■ **Exercise objective**
Return every line of the records, exact and in full, until you have returned the line with "right shoulder: (43, 177)", and include none of the pictures.

■ **Data for the task**
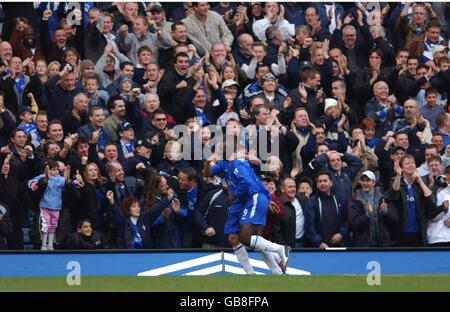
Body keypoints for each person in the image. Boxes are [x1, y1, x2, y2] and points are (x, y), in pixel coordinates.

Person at [205, 139, 289, 275]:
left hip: (248, 198)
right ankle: (253, 273)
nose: (218, 153)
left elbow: (248, 182)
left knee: (248, 237)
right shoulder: (225, 164)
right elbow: (208, 173)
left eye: (220, 150)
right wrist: (209, 161)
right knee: (234, 238)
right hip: (240, 202)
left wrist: (236, 194)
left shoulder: (238, 163)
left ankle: (279, 253)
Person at [391, 154, 443, 246]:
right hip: (400, 233)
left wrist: (420, 181)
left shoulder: (421, 182)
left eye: (412, 163)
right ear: (402, 168)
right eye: (407, 163)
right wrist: (398, 175)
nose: (411, 165)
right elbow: (394, 194)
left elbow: (430, 201)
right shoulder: (397, 182)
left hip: (418, 233)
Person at [28, 160, 70, 250]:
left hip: (57, 206)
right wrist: (33, 184)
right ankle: (43, 244)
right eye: (54, 169)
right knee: (45, 225)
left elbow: (66, 182)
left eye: (57, 170)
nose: (56, 171)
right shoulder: (43, 177)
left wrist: (68, 176)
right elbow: (32, 181)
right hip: (45, 205)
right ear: (48, 170)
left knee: (53, 226)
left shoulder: (60, 178)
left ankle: (50, 245)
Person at [348, 171, 398, 247]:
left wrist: (386, 212)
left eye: (368, 180)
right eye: (363, 180)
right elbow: (354, 224)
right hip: (363, 245)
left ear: (374, 182)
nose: (365, 183)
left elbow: (395, 218)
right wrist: (367, 215)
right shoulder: (354, 200)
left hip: (383, 243)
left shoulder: (384, 197)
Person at [304, 170, 350, 248]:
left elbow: (347, 219)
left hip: (340, 244)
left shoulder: (341, 198)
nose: (322, 183)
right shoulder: (311, 202)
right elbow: (309, 226)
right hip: (320, 247)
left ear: (331, 183)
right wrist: (319, 242)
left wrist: (341, 234)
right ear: (317, 184)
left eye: (325, 181)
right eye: (320, 181)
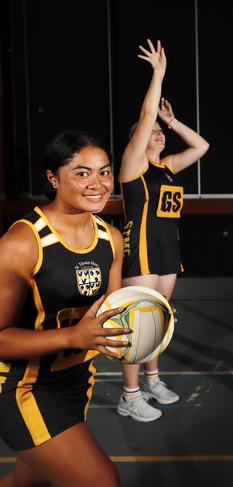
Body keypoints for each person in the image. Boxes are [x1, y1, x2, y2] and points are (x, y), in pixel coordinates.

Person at [0, 131, 129, 486]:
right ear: (52, 178)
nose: (98, 184)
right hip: (19, 386)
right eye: (82, 173)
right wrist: (73, 335)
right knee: (100, 481)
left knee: (30, 480)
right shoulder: (21, 243)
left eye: (104, 172)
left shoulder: (111, 239)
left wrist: (149, 321)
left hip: (75, 381)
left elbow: (112, 314)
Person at [117, 39, 209, 422]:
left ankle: (152, 380)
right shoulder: (133, 163)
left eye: (160, 129)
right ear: (136, 135)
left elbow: (202, 145)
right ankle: (129, 394)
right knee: (138, 325)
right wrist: (158, 74)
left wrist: (172, 121)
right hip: (140, 252)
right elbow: (145, 110)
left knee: (159, 321)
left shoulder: (167, 166)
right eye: (151, 128)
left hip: (168, 252)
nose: (157, 131)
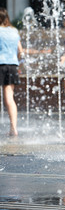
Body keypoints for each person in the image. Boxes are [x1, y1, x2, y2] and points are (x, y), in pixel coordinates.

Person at [0, 8, 24, 136]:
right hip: (12, 65)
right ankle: (13, 128)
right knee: (9, 97)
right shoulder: (14, 31)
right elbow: (21, 51)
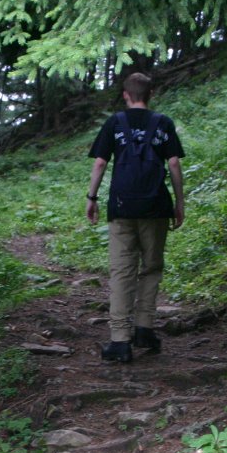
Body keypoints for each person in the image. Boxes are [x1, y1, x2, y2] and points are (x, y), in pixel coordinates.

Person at [85, 72, 185, 363]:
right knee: (151, 268)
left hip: (121, 206)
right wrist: (179, 202)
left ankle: (119, 341)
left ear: (126, 95)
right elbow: (174, 163)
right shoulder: (163, 123)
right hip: (155, 206)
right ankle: (144, 329)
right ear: (150, 95)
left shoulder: (115, 122)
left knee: (121, 271)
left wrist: (91, 198)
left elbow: (101, 162)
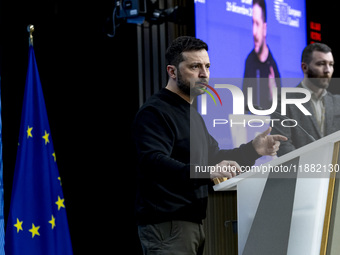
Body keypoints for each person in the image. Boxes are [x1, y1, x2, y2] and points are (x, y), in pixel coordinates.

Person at [132, 36, 287, 255]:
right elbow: (154, 162)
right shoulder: (155, 112)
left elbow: (214, 157)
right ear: (172, 71)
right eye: (195, 66)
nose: (204, 74)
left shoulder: (192, 114)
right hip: (167, 225)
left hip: (190, 224)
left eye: (207, 66)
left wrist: (254, 149)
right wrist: (208, 170)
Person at [271, 42, 340, 156]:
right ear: (304, 67)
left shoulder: (337, 102)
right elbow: (283, 146)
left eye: (331, 64)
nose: (327, 70)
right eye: (321, 64)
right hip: (303, 171)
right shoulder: (283, 101)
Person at [243, 0, 281, 109]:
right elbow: (244, 106)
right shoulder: (249, 61)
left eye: (257, 24)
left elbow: (283, 112)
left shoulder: (273, 67)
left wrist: (273, 98)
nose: (254, 32)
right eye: (252, 23)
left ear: (264, 28)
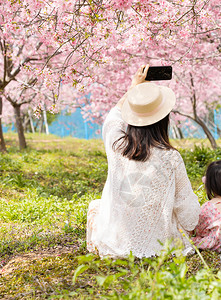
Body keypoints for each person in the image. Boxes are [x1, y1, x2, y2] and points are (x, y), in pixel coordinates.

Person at [87, 65, 201, 258]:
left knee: (96, 207)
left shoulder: (117, 146)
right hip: (160, 247)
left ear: (131, 118)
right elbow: (188, 215)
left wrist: (133, 89)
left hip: (115, 244)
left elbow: (112, 119)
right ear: (164, 120)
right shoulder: (171, 158)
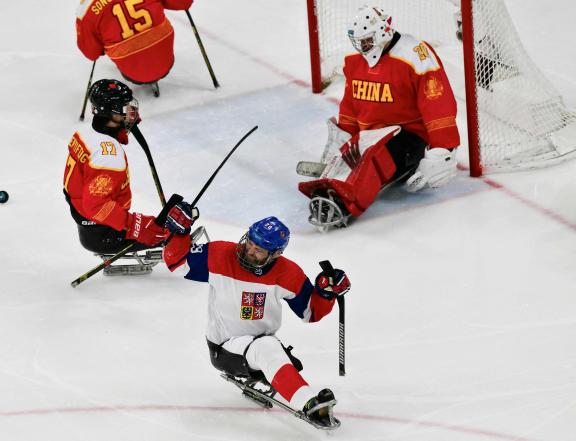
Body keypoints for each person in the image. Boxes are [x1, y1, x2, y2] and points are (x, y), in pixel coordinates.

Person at [162, 213, 351, 427]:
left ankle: (293, 384)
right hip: (223, 347)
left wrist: (327, 292)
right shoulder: (220, 254)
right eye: (249, 243)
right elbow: (176, 262)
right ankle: (309, 403)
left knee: (267, 346)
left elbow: (311, 312)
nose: (249, 251)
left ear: (276, 254)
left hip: (261, 345)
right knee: (266, 347)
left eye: (258, 250)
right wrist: (178, 232)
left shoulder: (288, 273)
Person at [298, 5, 460, 229]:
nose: (362, 47)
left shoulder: (416, 55)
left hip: (410, 137)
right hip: (370, 137)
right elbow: (350, 103)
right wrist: (343, 136)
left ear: (383, 31)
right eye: (358, 42)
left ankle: (344, 203)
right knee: (354, 155)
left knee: (375, 158)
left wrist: (442, 150)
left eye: (366, 41)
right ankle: (331, 185)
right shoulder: (355, 59)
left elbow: (437, 103)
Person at [63, 78, 171, 256]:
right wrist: (136, 226)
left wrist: (123, 124)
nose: (130, 110)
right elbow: (97, 207)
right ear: (109, 113)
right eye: (124, 107)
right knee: (163, 233)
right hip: (104, 233)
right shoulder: (108, 157)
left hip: (87, 221)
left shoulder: (85, 133)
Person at [75, 0, 193, 91]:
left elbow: (91, 53)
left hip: (132, 70)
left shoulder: (86, 7)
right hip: (164, 60)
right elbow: (184, 2)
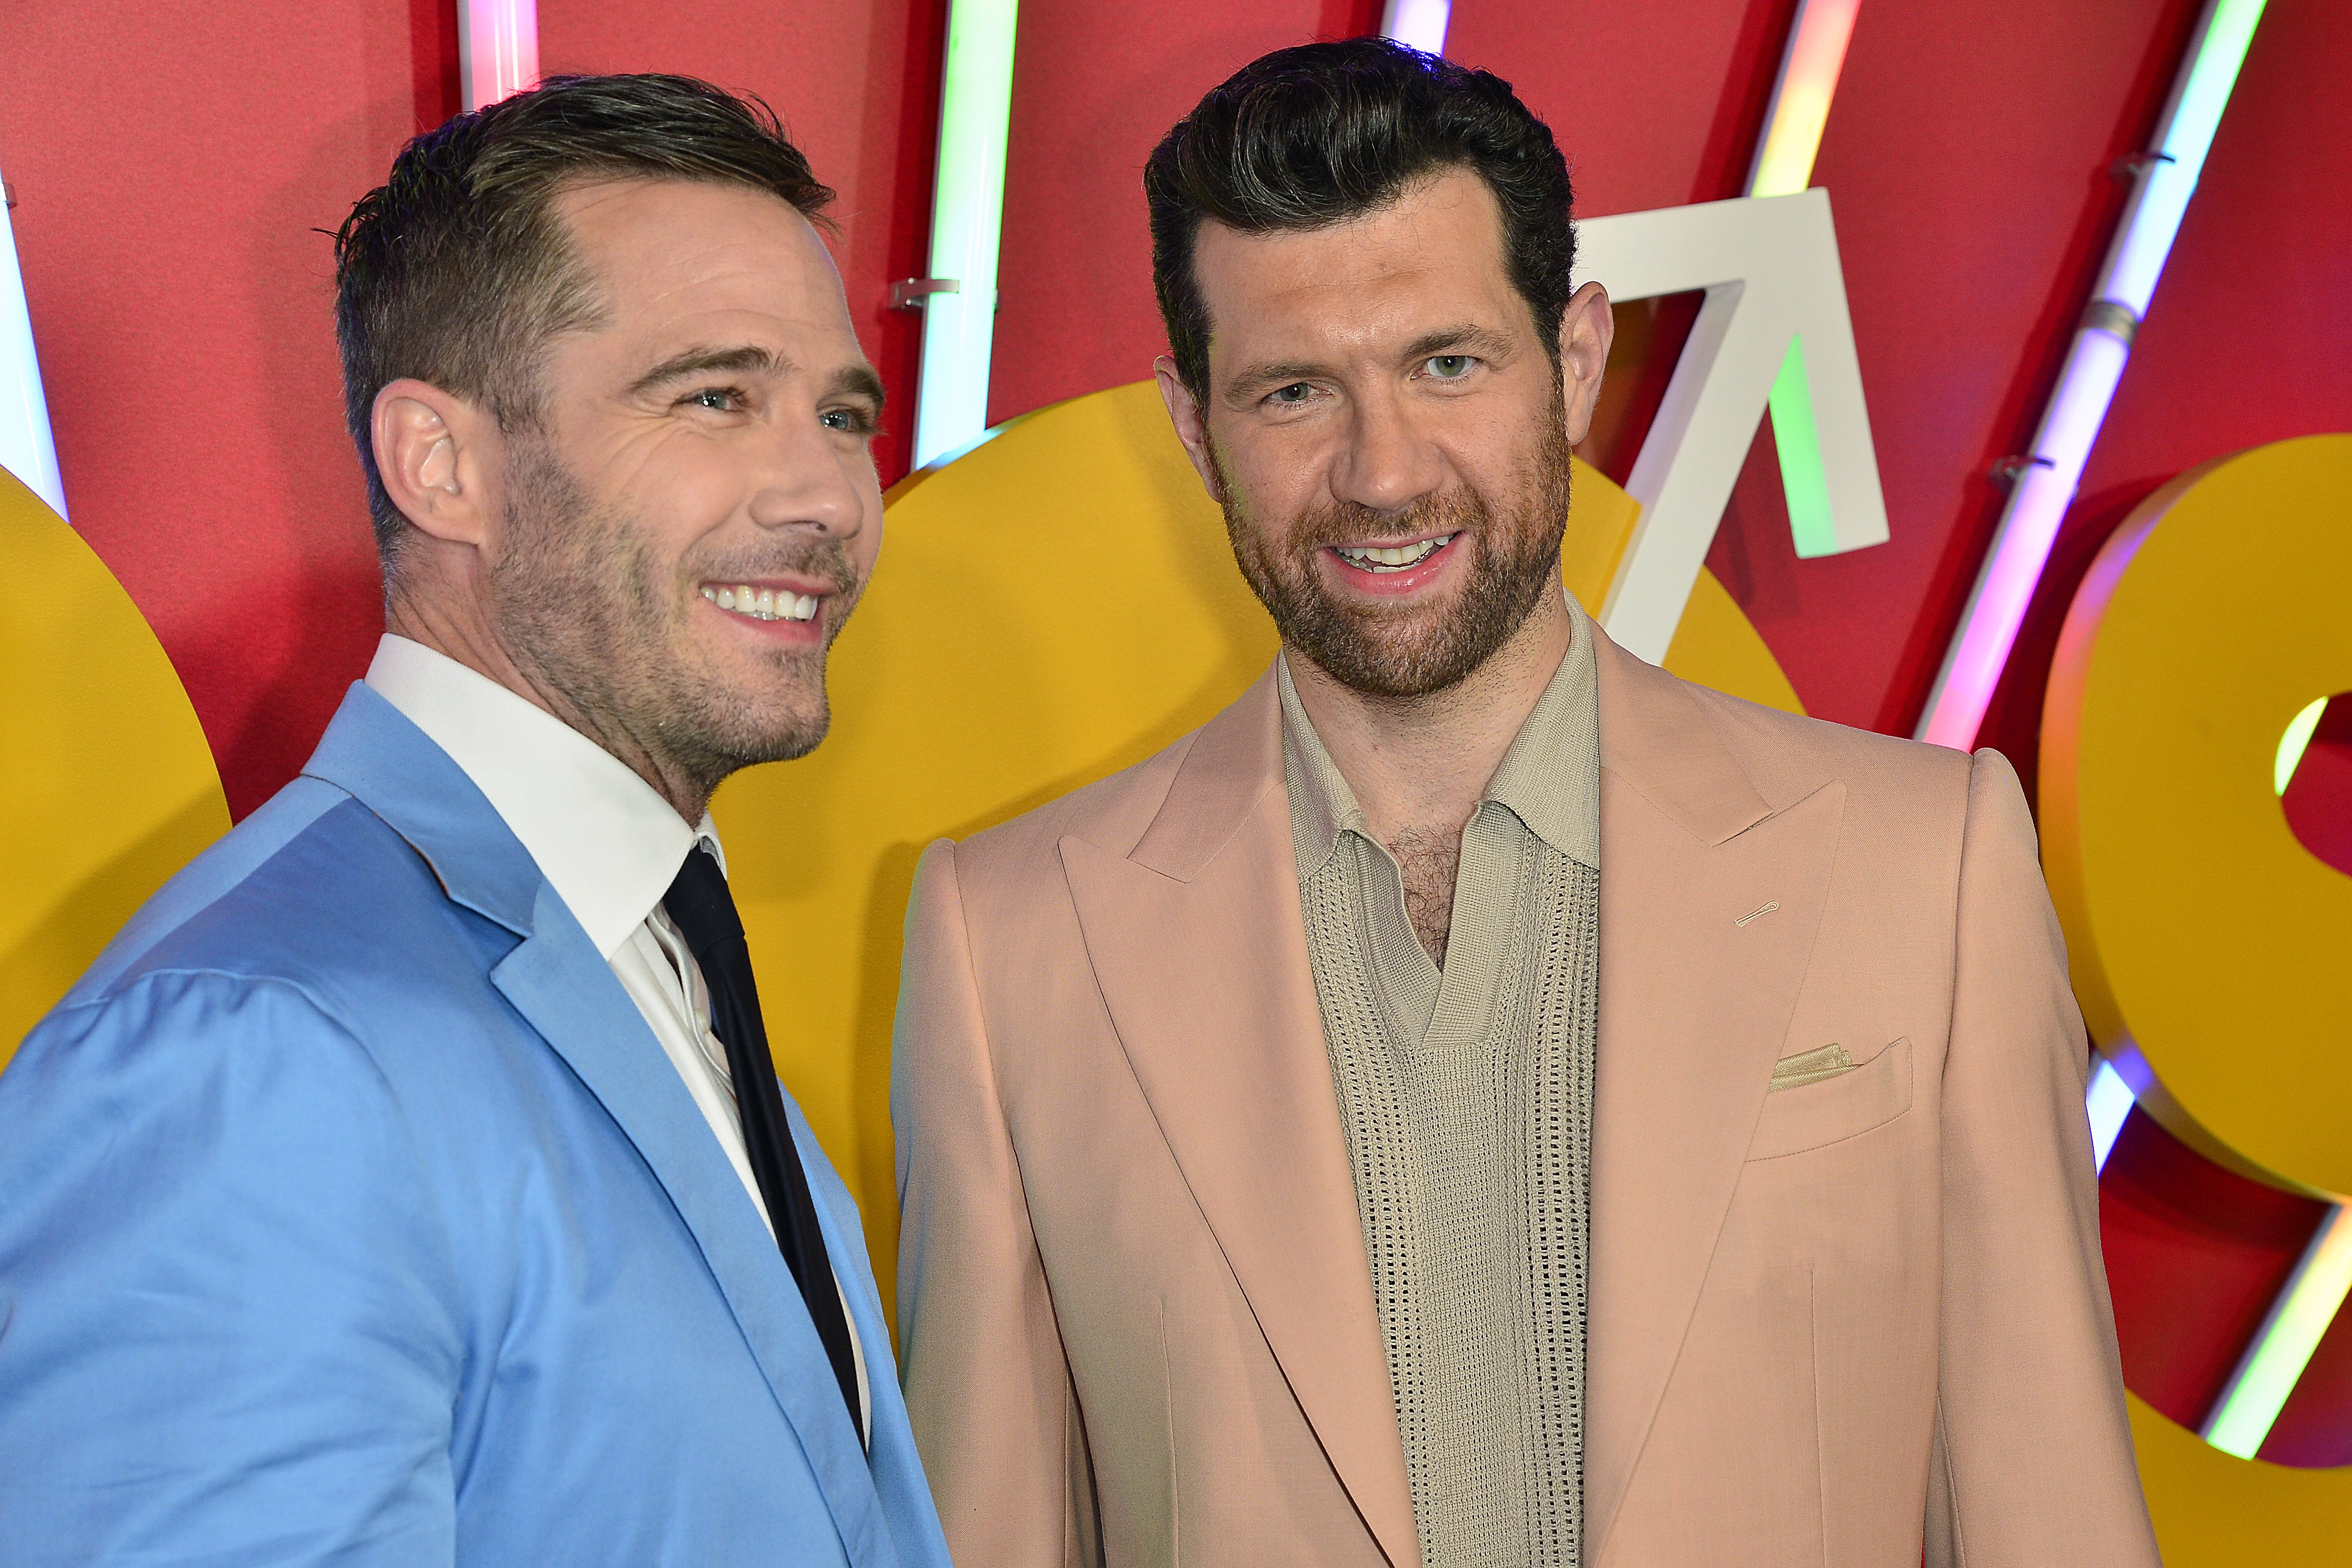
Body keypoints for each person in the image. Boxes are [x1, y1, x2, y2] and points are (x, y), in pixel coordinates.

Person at [892, 38, 2158, 1568]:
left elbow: (2050, 1522)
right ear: (1191, 425)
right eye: (1294, 390)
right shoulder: (1007, 945)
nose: (1379, 472)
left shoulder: (1923, 869)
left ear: (1569, 362)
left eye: (1446, 363)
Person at [0, 75, 950, 1567]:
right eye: (714, 395)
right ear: (441, 465)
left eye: (842, 411)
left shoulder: (658, 946)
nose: (829, 491)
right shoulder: (250, 1048)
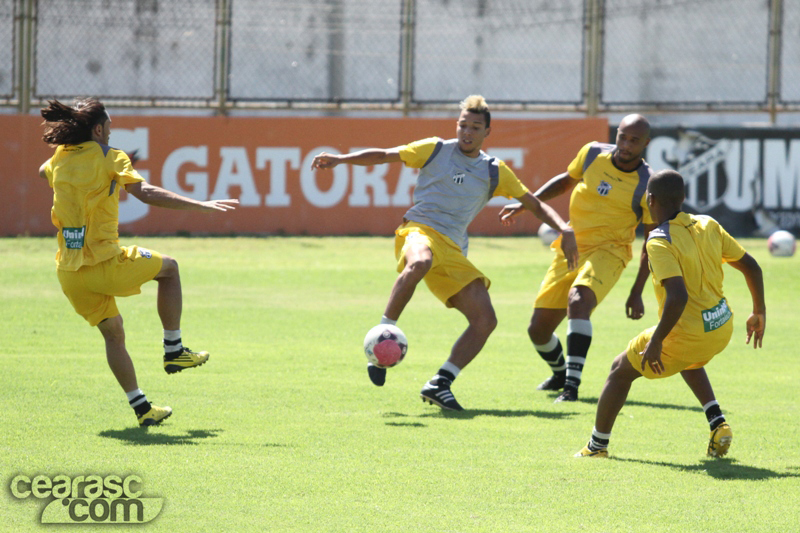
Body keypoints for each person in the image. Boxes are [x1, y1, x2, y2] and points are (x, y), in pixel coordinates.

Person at [311, 95, 578, 410]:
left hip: (452, 249)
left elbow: (534, 203)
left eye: (475, 127)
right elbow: (384, 155)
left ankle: (440, 383)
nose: (467, 132)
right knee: (420, 261)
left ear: (486, 132)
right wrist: (342, 159)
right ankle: (385, 329)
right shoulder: (435, 149)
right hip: (418, 230)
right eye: (463, 125)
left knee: (485, 320)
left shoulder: (494, 171)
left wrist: (564, 228)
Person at [39, 98, 239, 426]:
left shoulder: (58, 158)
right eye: (110, 128)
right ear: (99, 129)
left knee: (113, 334)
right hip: (105, 264)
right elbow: (144, 192)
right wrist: (200, 205)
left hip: (69, 273)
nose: (111, 134)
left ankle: (142, 408)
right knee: (170, 268)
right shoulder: (110, 156)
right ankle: (174, 350)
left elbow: (42, 170)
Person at [575, 169, 765, 458]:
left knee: (619, 371)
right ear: (683, 197)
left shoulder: (659, 240)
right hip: (721, 326)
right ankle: (717, 423)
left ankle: (596, 446)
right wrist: (758, 311)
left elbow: (677, 297)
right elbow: (752, 266)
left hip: (688, 332)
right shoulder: (708, 223)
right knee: (688, 358)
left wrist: (657, 341)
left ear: (650, 200)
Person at [500, 114, 655, 402]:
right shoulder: (593, 152)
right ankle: (560, 373)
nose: (626, 144)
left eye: (634, 140)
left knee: (578, 299)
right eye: (622, 136)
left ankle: (571, 387)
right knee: (538, 330)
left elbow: (651, 241)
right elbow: (566, 181)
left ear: (645, 144)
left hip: (610, 251)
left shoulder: (647, 183)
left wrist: (636, 292)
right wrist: (528, 203)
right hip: (571, 246)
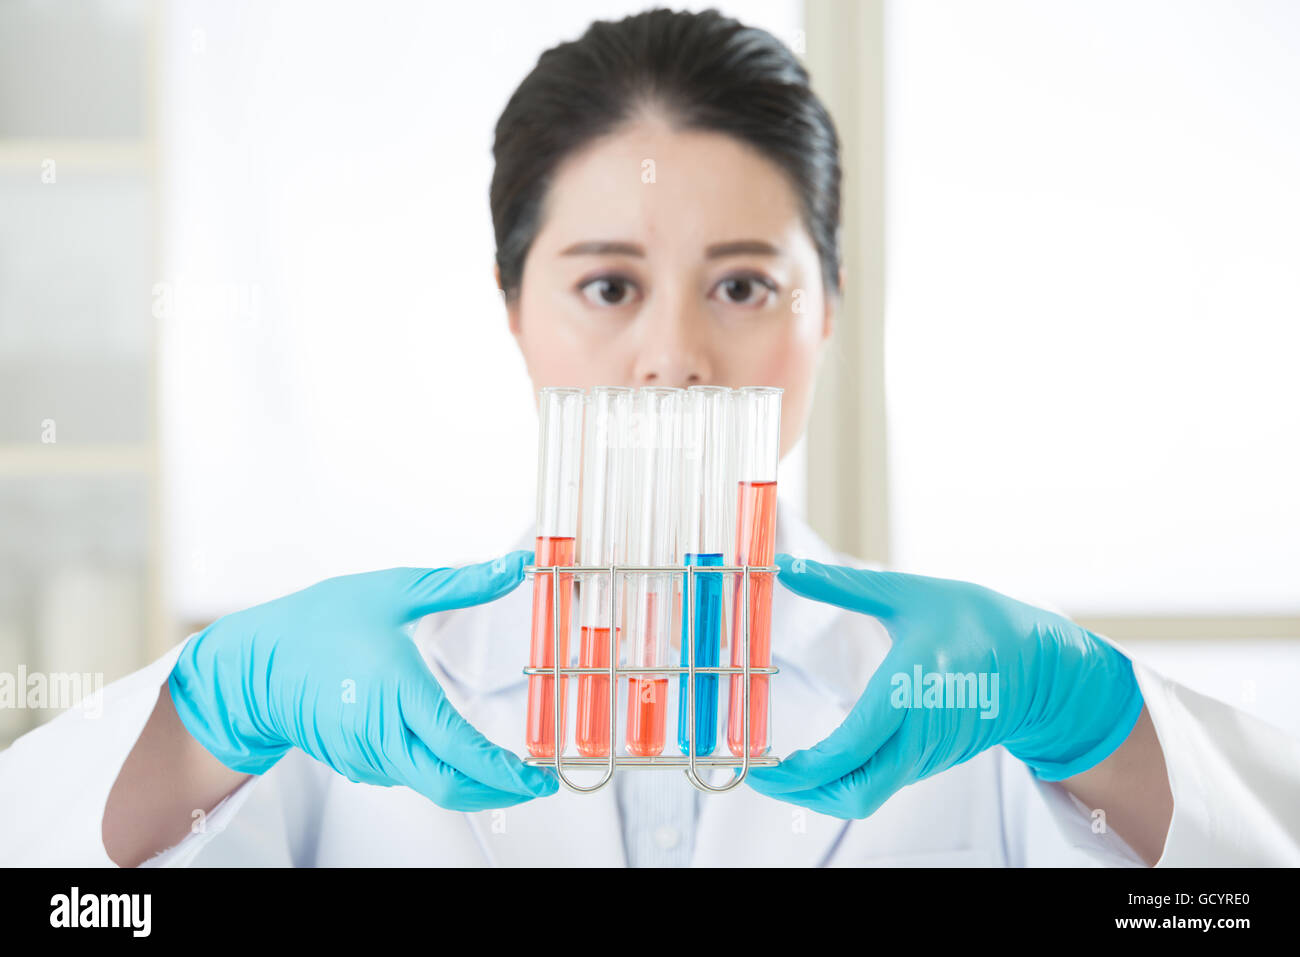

■ **Task answer**
Body keypoints for each person in the image. Boxes are [x1, y1, x2, y2] and points are (x, y), in pixel coordinates.

Person at [205, 139, 289, 275]:
left hip: (248, 198)
right ankle: (253, 273)
nose: (218, 153)
left elbow: (248, 182)
left knee: (248, 237)
right shoulder: (225, 164)
right elbow: (208, 173)
left eye: (220, 150)
right wrist: (209, 161)
right knee: (234, 238)
right hip: (240, 202)
left wrist: (236, 194)
left shoulder: (238, 163)
left ankle: (279, 253)
Person at [391, 154, 443, 246]:
right hip: (400, 233)
left wrist: (420, 181)
left shoulder: (421, 182)
left eye: (412, 163)
right ear: (402, 168)
right eye: (407, 163)
right wrist: (398, 175)
nose: (411, 165)
right elbow: (394, 194)
left elbow: (430, 201)
right shoulder: (397, 182)
left hip: (418, 233)
Person at [28, 160, 70, 250]:
left hip: (57, 206)
right wrist: (33, 184)
right ankle: (43, 244)
right eye: (54, 169)
right knee: (45, 225)
left elbow: (66, 182)
left eye: (57, 170)
nose: (56, 171)
right shoulder: (43, 177)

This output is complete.